* Data shown:

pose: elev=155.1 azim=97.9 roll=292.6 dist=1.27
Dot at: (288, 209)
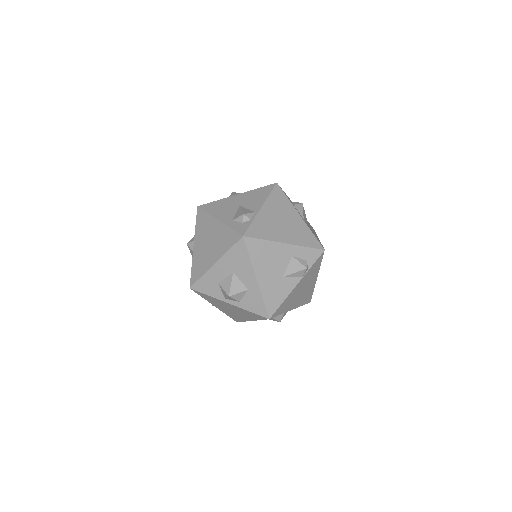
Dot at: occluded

* * *

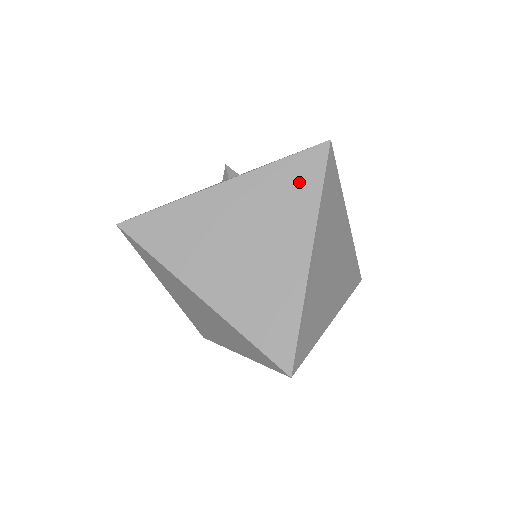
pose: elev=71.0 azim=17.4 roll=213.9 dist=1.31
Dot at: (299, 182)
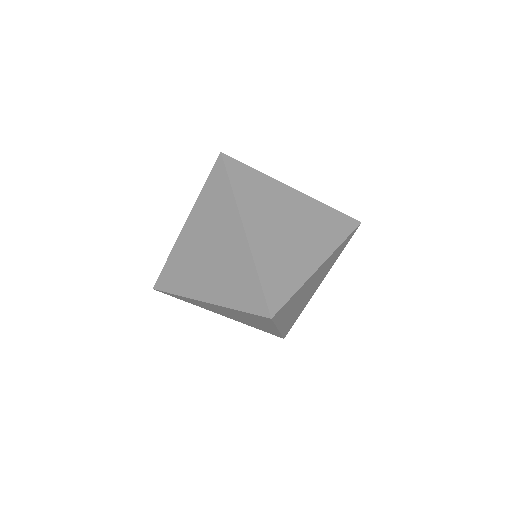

* Exercise details: Rewrite the rows from the line with "pose: elev=155.1 azim=97.9" through the line with "Dot at: occluded", replacing "pose" with "camera" and keeping everything else the same. Omit the pictures.

* Written response:
camera: elev=155.1 azim=97.9 roll=292.6 dist=1.27
Dot at: (288, 209)
Dot at: occluded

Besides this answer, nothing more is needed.